───── Task inputs

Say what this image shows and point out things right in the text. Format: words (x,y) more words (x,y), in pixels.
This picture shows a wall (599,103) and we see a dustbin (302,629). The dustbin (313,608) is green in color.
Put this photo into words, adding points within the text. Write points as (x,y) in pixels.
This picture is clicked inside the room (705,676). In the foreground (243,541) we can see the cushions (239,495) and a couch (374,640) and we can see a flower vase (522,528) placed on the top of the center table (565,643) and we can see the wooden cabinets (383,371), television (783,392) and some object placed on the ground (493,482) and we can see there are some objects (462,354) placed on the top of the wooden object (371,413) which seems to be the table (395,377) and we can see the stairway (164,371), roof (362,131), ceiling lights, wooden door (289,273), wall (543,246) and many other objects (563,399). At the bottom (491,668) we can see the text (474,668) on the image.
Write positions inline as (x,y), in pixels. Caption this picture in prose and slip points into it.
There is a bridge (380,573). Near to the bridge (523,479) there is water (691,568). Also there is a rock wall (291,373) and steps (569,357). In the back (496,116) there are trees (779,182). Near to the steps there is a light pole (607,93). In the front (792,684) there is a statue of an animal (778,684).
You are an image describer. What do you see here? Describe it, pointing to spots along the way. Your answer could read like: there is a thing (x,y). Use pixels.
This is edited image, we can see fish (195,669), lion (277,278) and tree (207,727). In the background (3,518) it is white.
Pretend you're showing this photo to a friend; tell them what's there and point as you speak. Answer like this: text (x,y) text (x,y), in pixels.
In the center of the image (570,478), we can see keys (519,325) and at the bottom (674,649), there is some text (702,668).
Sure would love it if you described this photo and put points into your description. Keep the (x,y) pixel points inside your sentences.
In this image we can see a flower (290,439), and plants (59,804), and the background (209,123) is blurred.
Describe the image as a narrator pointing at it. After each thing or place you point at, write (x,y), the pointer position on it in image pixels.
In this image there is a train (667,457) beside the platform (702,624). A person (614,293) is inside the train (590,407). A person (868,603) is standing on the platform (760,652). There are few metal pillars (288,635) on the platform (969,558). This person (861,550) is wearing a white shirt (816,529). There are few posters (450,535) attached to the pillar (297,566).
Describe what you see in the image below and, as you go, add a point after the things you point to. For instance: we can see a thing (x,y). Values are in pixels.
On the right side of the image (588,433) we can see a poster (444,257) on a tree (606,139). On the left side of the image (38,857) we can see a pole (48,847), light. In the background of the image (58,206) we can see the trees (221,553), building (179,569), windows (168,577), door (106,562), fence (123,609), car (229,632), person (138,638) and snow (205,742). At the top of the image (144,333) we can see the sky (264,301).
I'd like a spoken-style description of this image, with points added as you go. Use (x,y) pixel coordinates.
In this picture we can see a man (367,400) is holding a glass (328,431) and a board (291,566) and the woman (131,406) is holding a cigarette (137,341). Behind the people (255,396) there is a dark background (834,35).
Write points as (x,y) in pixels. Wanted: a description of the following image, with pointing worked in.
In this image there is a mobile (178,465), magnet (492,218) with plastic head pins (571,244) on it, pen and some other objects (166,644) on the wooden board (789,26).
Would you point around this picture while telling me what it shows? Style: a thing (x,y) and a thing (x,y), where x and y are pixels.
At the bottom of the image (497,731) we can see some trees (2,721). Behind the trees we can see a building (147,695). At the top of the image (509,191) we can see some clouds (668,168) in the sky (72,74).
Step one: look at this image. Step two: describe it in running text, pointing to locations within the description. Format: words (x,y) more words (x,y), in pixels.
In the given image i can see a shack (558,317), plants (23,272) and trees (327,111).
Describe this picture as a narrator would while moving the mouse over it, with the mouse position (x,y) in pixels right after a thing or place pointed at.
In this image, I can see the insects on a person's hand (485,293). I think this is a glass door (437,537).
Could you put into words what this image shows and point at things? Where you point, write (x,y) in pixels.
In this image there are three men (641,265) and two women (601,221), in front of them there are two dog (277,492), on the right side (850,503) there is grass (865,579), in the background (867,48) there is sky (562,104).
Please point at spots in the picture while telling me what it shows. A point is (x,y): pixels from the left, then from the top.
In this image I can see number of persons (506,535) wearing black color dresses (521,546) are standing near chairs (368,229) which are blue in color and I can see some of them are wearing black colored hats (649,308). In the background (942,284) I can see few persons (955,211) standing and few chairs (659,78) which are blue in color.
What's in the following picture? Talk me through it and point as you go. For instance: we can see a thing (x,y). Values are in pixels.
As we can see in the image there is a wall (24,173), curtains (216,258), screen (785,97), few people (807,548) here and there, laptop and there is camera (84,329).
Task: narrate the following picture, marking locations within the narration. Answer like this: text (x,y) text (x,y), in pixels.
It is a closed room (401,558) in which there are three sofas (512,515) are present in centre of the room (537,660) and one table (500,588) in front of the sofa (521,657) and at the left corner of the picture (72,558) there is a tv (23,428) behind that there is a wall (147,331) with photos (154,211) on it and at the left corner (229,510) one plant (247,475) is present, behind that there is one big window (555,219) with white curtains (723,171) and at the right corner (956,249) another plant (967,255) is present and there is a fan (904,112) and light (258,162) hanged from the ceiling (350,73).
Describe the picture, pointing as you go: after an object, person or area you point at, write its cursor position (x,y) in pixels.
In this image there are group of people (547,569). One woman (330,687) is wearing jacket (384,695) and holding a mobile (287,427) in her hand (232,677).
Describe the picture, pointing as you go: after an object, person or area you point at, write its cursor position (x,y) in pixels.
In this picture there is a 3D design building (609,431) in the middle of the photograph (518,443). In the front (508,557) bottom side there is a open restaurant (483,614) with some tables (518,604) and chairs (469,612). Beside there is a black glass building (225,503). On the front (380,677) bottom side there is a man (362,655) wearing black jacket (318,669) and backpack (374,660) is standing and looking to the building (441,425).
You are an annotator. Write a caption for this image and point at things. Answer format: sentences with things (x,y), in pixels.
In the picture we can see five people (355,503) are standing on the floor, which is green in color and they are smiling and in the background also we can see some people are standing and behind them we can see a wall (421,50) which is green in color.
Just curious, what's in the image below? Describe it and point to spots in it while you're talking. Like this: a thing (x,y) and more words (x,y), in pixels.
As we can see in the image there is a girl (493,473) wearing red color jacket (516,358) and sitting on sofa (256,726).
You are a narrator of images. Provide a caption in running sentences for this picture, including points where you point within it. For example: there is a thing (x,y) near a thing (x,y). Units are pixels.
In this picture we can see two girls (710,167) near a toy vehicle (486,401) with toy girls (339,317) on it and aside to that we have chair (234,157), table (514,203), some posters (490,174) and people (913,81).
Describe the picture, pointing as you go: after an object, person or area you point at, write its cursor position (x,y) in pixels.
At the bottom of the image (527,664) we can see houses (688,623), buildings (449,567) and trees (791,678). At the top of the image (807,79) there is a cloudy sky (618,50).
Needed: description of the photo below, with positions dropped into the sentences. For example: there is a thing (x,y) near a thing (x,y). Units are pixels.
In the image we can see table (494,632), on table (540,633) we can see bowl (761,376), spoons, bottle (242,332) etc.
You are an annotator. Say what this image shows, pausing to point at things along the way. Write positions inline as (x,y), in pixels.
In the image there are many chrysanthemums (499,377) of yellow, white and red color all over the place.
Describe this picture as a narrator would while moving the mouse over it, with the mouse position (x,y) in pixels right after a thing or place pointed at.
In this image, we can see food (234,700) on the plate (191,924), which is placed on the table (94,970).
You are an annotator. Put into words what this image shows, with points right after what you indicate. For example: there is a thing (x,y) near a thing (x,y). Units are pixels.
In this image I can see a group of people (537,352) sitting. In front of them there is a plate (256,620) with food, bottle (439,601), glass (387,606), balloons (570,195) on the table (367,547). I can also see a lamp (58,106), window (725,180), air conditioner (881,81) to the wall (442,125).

──────────

> _Problem statement_
The data should be written out again in full, exactly as it stands.

> _Written solution_
Say what this image shows and point out things right in the text. Format: words (x,y) more words (x,y), in pixels.
This picture shows a wall (599,103) and we see a dustbin (302,629). The dustbin (313,608) is green in color.
Put this photo into words, adding points within the text. Write points as (x,y) in pixels.
This picture is clicked inside the room (705,676). In the foreground (243,541) we can see the cushions (239,495) and a couch (374,640) and we can see a flower vase (522,528) placed on the top of the center table (565,643) and we can see the wooden cabinets (383,371), television (783,392) and some object placed on the ground (493,482) and we can see there are some objects (462,354) placed on the top of the wooden object (371,413) which seems to be the table (395,377) and we can see the stairway (164,371), roof (362,131), ceiling lights, wooden door (289,273), wall (543,246) and many other objects (563,399). At the bottom (491,668) we can see the text (474,668) on the image.
Write positions inline as (x,y), in pixels. Caption this picture in prose and slip points into it.
There is a bridge (380,573). Near to the bridge (523,479) there is water (691,568). Also there is a rock wall (291,373) and steps (569,357). In the back (496,116) there are trees (779,182). Near to the steps there is a light pole (607,93). In the front (792,684) there is a statue of an animal (778,684).
You are an image describer. What do you see here? Describe it, pointing to spots along the way. Your answer could read like: there is a thing (x,y). Use pixels.
This is edited image, we can see fish (195,669), lion (277,278) and tree (207,727). In the background (3,518) it is white.
Pretend you're showing this photo to a friend; tell them what's there and point as you speak. Answer like this: text (x,y) text (x,y), in pixels.
In the center of the image (570,478), we can see keys (519,325) and at the bottom (674,649), there is some text (702,668).
Sure would love it if you described this photo and put points into your description. Keep the (x,y) pixel points inside your sentences.
In this image we can see a flower (290,439), and plants (59,804), and the background (209,123) is blurred.
Describe the image as a narrator pointing at it. After each thing or place you point at, write (x,y), the pointer position on it in image pixels.
In this image there is a train (667,457) beside the platform (702,624). A person (614,293) is inside the train (590,407). A person (868,603) is standing on the platform (760,652). There are few metal pillars (288,635) on the platform (969,558). This person (861,550) is wearing a white shirt (816,529). There are few posters (450,535) attached to the pillar (297,566).
Describe what you see in the image below and, as you go, add a point after the things you point to. For instance: we can see a thing (x,y). Values are in pixels.
On the right side of the image (588,433) we can see a poster (444,257) on a tree (606,139). On the left side of the image (38,857) we can see a pole (48,847), light. In the background of the image (58,206) we can see the trees (221,553), building (179,569), windows (168,577), door (106,562), fence (123,609), car (229,632), person (138,638) and snow (205,742). At the top of the image (144,333) we can see the sky (264,301).
I'd like a spoken-style description of this image, with points added as you go. Use (x,y) pixel coordinates.
In this picture we can see a man (367,400) is holding a glass (328,431) and a board (291,566) and the woman (131,406) is holding a cigarette (137,341). Behind the people (255,396) there is a dark background (834,35).
Write points as (x,y) in pixels. Wanted: a description of the following image, with pointing worked in.
In this image there is a mobile (178,465), magnet (492,218) with plastic head pins (571,244) on it, pen and some other objects (166,644) on the wooden board (789,26).
Would you point around this picture while telling me what it shows? Style: a thing (x,y) and a thing (x,y), where x and y are pixels.
At the bottom of the image (497,731) we can see some trees (2,721). Behind the trees we can see a building (147,695). At the top of the image (509,191) we can see some clouds (668,168) in the sky (72,74).
Step one: look at this image. Step two: describe it in running text, pointing to locations within the description. Format: words (x,y) more words (x,y), in pixels.
In the given image i can see a shack (558,317), plants (23,272) and trees (327,111).
Describe this picture as a narrator would while moving the mouse over it, with the mouse position (x,y) in pixels right after a thing or place pointed at.
In this image, I can see the insects on a person's hand (485,293). I think this is a glass door (437,537).
Could you put into words what this image shows and point at things? Where you point, write (x,y) in pixels.
In this image there are three men (641,265) and two women (601,221), in front of them there are two dog (277,492), on the right side (850,503) there is grass (865,579), in the background (867,48) there is sky (562,104).
Please point at spots in the picture while telling me what it shows. A point is (x,y): pixels from the left, then from the top.
In this image I can see number of persons (506,535) wearing black color dresses (521,546) are standing near chairs (368,229) which are blue in color and I can see some of them are wearing black colored hats (649,308). In the background (942,284) I can see few persons (955,211) standing and few chairs (659,78) which are blue in color.
What's in the following picture? Talk me through it and point as you go. For instance: we can see a thing (x,y). Values are in pixels.
As we can see in the image there is a wall (24,173), curtains (216,258), screen (785,97), few people (807,548) here and there, laptop and there is camera (84,329).
Task: narrate the following picture, marking locations within the narration. Answer like this: text (x,y) text (x,y), in pixels.
It is a closed room (401,558) in which there are three sofas (512,515) are present in centre of the room (537,660) and one table (500,588) in front of the sofa (521,657) and at the left corner of the picture (72,558) there is a tv (23,428) behind that there is a wall (147,331) with photos (154,211) on it and at the left corner (229,510) one plant (247,475) is present, behind that there is one big window (555,219) with white curtains (723,171) and at the right corner (956,249) another plant (967,255) is present and there is a fan (904,112) and light (258,162) hanged from the ceiling (350,73).
Describe the picture, pointing as you go: after an object, person or area you point at, write its cursor position (x,y) in pixels.
In this image there are group of people (547,569). One woman (330,687) is wearing jacket (384,695) and holding a mobile (287,427) in her hand (232,677).
Describe the picture, pointing as you go: after an object, person or area you point at, write its cursor position (x,y) in pixels.
In this picture there is a 3D design building (609,431) in the middle of the photograph (518,443). In the front (508,557) bottom side there is a open restaurant (483,614) with some tables (518,604) and chairs (469,612). Beside there is a black glass building (225,503). On the front (380,677) bottom side there is a man (362,655) wearing black jacket (318,669) and backpack (374,660) is standing and looking to the building (441,425).
You are an annotator. Write a caption for this image and point at things. Answer format: sentences with things (x,y), in pixels.
In the picture we can see five people (355,503) are standing on the floor, which is green in color and they are smiling and in the background also we can see some people are standing and behind them we can see a wall (421,50) which is green in color.
Just curious, what's in the image below? Describe it and point to spots in it while you're talking. Like this: a thing (x,y) and more words (x,y), in pixels.
As we can see in the image there is a girl (493,473) wearing red color jacket (516,358) and sitting on sofa (256,726).
You are a narrator of images. Provide a caption in running sentences for this picture, including points where you point within it. For example: there is a thing (x,y) near a thing (x,y). Units are pixels.
In this picture we can see two girls (710,167) near a toy vehicle (486,401) with toy girls (339,317) on it and aside to that we have chair (234,157), table (514,203), some posters (490,174) and people (913,81).
Describe the picture, pointing as you go: after an object, person or area you point at, write its cursor position (x,y) in pixels.
At the bottom of the image (527,664) we can see houses (688,623), buildings (449,567) and trees (791,678). At the top of the image (807,79) there is a cloudy sky (618,50).
Needed: description of the photo below, with positions dropped into the sentences. For example: there is a thing (x,y) near a thing (x,y). Units are pixels.
In the image we can see table (494,632), on table (540,633) we can see bowl (761,376), spoons, bottle (242,332) etc.
You are an annotator. Say what this image shows, pausing to point at things along the way. Write positions inline as (x,y), in pixels.
In the image there are many chrysanthemums (499,377) of yellow, white and red color all over the place.
Describe this picture as a narrator would while moving the mouse over it, with the mouse position (x,y) in pixels right after a thing or place pointed at.
In this image, we can see food (234,700) on the plate (191,924), which is placed on the table (94,970).
You are an annotator. Put into words what this image shows, with points right after what you indicate. For example: there is a thing (x,y) near a thing (x,y). Units are pixels.
In this image I can see a group of people (537,352) sitting. In front of them there is a plate (256,620) with food, bottle (439,601), glass (387,606), balloons (570,195) on the table (367,547). I can also see a lamp (58,106), window (725,180), air conditioner (881,81) to the wall (442,125).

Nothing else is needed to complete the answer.